** Work request **
Continue the passage below about the PPRGo graph neural network model, starting right after its final sentence.

** Page excerpt follows **

Graph neural networks (GNNs) have emerged as a powerful approach for solving many network mining tasks. However, learning on large graphs remains a challenge - many recently proposed scalable GNN approaches rely on an expensive message-passing procedure to propagate information through the graph. We present the PPRGo model which utilizes an efficient approximation of information diffusion in GNNs resulting in significant speed gains while maintaining state-of-the-art prediction performance. In addition to being faster, PPRGo is inherently scalable, and can be trivially parallelized for large datasets like those found in industry settings. We demonstrate that PPRGo outperforms baselines in both distributed and single-machine training environments on a number of commonly used academic graphs. To better analyze the scalability of large-scale graph learning methods, we introduce a novel benchmark graph with 12.4 million nodes, 173 million edges, and 2.8 million node features. We show that training PPRGo from scratch and predicting labels for all nodes in this graph takes under 2 minutes on a single machine, far outpacing other baselines on the same graph. We discuss the practical application of PPRGo to solve large-scale node classification problems at Google.

** End of Page excerpt **
** Provided records follows **

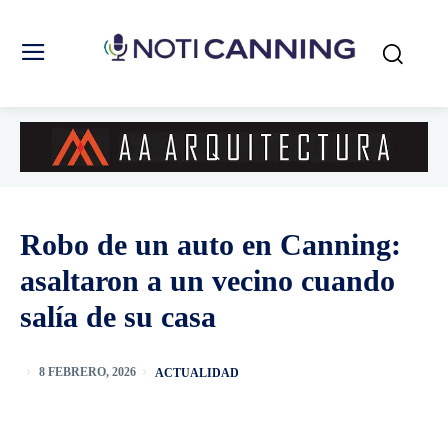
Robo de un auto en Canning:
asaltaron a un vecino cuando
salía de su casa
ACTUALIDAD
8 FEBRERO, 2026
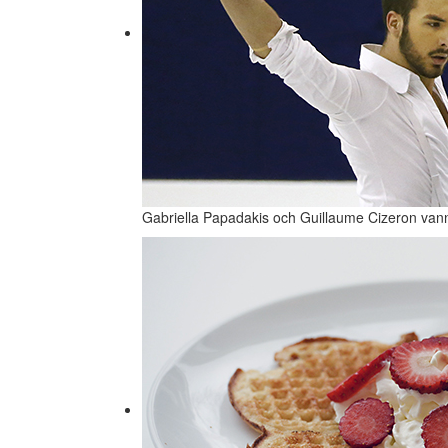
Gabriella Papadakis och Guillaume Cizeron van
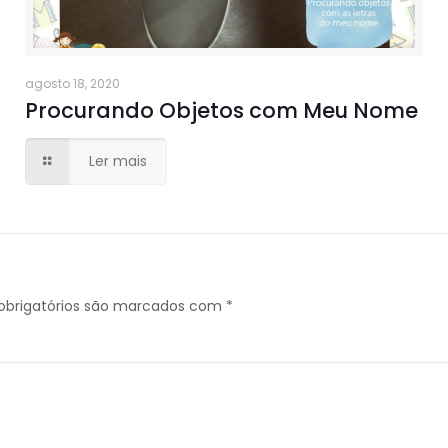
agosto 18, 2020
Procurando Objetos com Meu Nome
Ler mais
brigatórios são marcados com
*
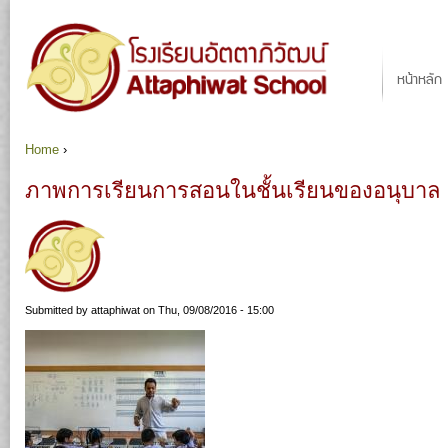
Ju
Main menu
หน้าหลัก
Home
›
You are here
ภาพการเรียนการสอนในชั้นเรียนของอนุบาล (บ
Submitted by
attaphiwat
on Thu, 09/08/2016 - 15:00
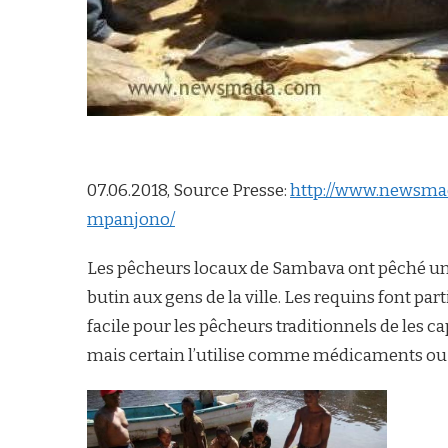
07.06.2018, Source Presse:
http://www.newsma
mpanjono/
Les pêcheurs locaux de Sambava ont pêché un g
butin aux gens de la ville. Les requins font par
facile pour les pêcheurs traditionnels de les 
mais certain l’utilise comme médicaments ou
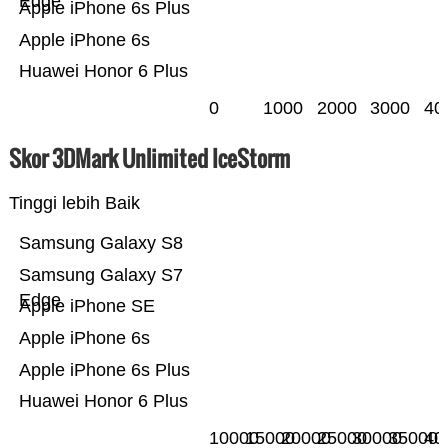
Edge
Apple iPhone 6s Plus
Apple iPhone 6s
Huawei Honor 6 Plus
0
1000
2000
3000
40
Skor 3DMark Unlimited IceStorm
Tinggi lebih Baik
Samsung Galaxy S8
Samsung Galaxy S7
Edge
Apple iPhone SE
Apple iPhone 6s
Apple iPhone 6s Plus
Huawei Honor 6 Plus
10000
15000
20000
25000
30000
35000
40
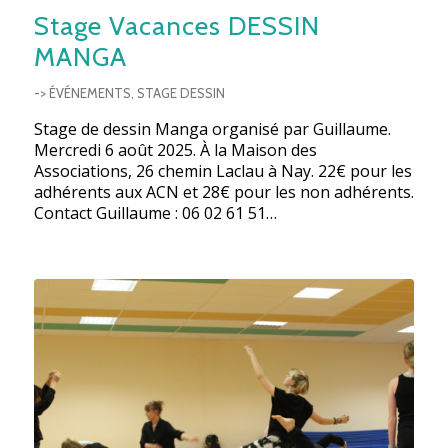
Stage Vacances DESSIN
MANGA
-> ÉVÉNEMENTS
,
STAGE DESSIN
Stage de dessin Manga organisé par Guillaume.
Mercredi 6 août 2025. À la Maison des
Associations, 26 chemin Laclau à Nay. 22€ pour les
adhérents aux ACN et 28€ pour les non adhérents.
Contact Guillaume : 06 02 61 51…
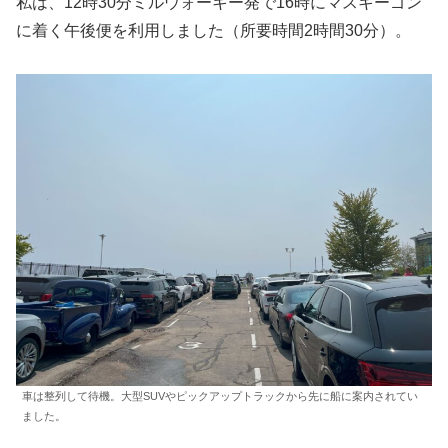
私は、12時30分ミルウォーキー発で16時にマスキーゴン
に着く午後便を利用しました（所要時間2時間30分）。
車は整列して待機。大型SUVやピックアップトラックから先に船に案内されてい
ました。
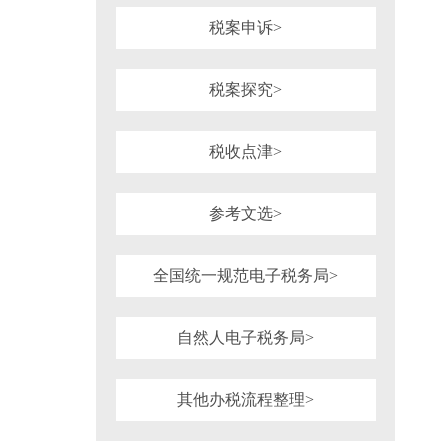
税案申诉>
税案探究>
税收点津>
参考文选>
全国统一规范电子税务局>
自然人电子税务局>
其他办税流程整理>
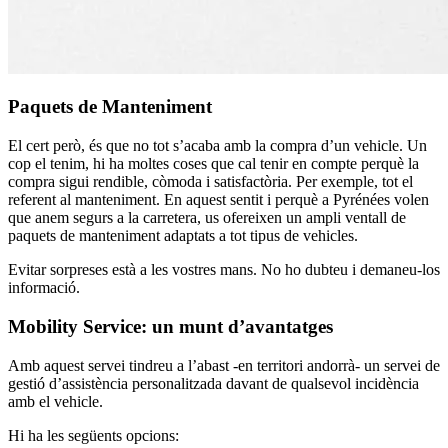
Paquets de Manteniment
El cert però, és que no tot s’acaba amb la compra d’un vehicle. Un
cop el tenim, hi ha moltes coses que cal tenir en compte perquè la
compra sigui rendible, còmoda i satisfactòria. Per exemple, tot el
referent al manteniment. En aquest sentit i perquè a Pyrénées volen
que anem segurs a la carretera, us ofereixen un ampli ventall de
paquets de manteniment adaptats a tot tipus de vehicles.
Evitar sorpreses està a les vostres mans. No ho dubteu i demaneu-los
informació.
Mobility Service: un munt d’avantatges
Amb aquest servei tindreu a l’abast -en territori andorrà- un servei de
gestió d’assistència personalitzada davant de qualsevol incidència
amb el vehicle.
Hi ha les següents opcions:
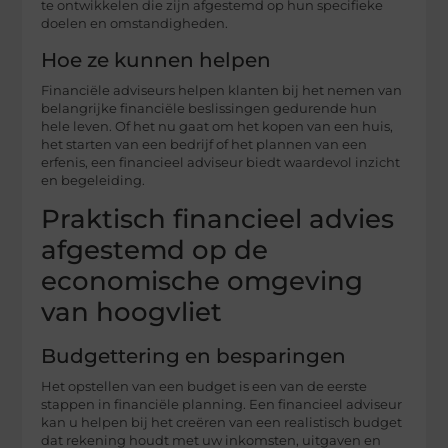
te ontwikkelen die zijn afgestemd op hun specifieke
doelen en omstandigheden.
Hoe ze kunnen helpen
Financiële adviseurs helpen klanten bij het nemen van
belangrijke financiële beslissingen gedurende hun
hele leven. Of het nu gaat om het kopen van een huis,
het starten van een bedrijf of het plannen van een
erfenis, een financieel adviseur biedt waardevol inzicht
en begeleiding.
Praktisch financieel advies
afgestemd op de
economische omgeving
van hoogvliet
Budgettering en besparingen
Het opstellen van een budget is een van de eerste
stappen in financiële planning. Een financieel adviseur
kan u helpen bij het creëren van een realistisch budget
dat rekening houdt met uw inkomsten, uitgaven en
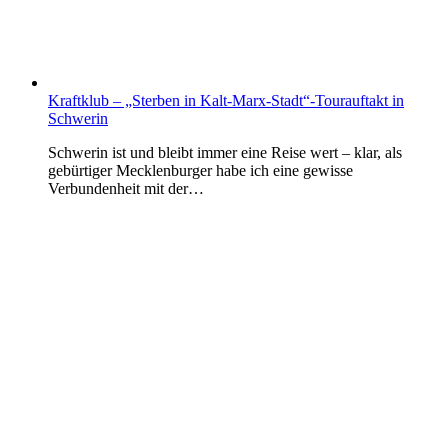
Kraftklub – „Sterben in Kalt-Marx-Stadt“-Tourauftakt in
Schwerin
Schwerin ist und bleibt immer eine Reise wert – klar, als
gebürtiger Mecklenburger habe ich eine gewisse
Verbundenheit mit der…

** End of Provided records **
** Provided records follows **

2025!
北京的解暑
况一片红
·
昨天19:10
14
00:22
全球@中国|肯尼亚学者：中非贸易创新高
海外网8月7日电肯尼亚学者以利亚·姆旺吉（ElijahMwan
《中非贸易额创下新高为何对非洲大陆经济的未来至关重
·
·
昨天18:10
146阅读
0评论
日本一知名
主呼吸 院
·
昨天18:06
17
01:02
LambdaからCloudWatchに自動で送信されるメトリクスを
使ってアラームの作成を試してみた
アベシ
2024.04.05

** End of Provided records **
** Provided records follows **

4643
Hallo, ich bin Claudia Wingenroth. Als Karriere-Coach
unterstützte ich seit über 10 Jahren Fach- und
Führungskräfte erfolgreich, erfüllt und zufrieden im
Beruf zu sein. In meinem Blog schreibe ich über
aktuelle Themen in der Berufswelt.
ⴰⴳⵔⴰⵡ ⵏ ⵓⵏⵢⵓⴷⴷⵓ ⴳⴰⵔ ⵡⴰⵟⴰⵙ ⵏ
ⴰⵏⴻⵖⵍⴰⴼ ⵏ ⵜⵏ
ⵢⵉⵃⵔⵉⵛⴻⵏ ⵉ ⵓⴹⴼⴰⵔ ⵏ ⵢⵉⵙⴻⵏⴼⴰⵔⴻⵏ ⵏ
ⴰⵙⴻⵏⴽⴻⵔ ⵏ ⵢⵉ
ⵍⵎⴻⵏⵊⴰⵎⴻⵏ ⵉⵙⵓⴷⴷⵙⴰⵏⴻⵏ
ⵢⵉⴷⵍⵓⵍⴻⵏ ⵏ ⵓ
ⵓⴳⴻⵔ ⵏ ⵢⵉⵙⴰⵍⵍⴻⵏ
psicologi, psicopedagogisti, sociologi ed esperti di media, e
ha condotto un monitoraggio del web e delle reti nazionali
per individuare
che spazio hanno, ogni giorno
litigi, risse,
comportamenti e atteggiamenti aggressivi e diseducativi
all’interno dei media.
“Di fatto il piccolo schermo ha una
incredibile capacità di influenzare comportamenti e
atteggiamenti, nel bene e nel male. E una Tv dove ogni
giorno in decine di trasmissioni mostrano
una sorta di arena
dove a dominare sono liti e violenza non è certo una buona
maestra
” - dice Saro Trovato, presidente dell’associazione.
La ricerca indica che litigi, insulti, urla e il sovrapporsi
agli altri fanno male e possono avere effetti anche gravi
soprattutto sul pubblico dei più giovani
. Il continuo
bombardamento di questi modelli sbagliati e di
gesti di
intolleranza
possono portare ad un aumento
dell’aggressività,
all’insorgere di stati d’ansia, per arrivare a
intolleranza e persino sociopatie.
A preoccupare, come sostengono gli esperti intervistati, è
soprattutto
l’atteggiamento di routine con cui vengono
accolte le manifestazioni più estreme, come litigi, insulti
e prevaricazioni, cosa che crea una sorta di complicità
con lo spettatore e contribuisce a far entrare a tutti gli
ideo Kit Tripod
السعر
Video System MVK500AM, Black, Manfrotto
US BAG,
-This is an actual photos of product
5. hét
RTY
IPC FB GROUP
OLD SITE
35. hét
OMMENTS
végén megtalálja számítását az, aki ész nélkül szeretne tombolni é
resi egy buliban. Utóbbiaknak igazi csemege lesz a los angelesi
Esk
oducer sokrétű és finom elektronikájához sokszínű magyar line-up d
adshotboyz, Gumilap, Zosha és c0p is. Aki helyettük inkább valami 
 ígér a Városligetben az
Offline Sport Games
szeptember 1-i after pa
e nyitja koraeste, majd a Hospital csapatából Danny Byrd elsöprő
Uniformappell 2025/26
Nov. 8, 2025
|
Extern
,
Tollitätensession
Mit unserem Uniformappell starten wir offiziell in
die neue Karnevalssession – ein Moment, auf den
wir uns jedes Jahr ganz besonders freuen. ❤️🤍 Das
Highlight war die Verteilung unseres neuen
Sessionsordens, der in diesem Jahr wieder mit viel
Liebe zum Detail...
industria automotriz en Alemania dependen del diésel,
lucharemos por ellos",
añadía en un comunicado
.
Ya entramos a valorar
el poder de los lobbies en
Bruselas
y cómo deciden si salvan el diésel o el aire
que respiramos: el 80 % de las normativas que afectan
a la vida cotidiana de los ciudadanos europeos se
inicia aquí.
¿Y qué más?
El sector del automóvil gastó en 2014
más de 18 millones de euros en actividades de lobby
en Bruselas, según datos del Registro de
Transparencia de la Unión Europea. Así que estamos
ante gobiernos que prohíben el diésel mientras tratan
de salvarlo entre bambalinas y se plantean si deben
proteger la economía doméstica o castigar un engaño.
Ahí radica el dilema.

** End of Provided records **

** Answer space **
1 1 Introduction

Graph Neural Networks (GNNs) excel on a wide variety of network mining tasks from semi-supervised node classification and link prediction [25, 32, 44, 55] to community detection and graph classification [3, 15, 22, 37]. The success of GNNs on academic datasets has generated significant interest in scaling these methods to larger graphs for use in real-world problems [13, 14, 16, 21, 25, 27, 41, 54]. Unfortunately, there are few large graph baseline datasets available; apart from a handful of exceptions [16, 54], the scalability of most GNN methods has been demonstrated on graphs with fewer than 250K nodes. Moreover, the majority of existing work focuses on improving scalability on a single machine. Many interesting network mining problems involve graphs with billions of nodes and edges that require distributed computation across many machines. As a result, we believe most of the current literature does not accurately reflect the major challenges of large scale GNN computing.

The main scalability bottleneck of most GNNs stems from the recursive message-passing procedure that propagates information through the graph. Computing the hidden representation for a given node requires joining information from its neighbors, and the neighbors in turn have to consider their own neighbors, and so on. This process leads to an expensive neighborhood expansion, growing exponentially with each additional layer.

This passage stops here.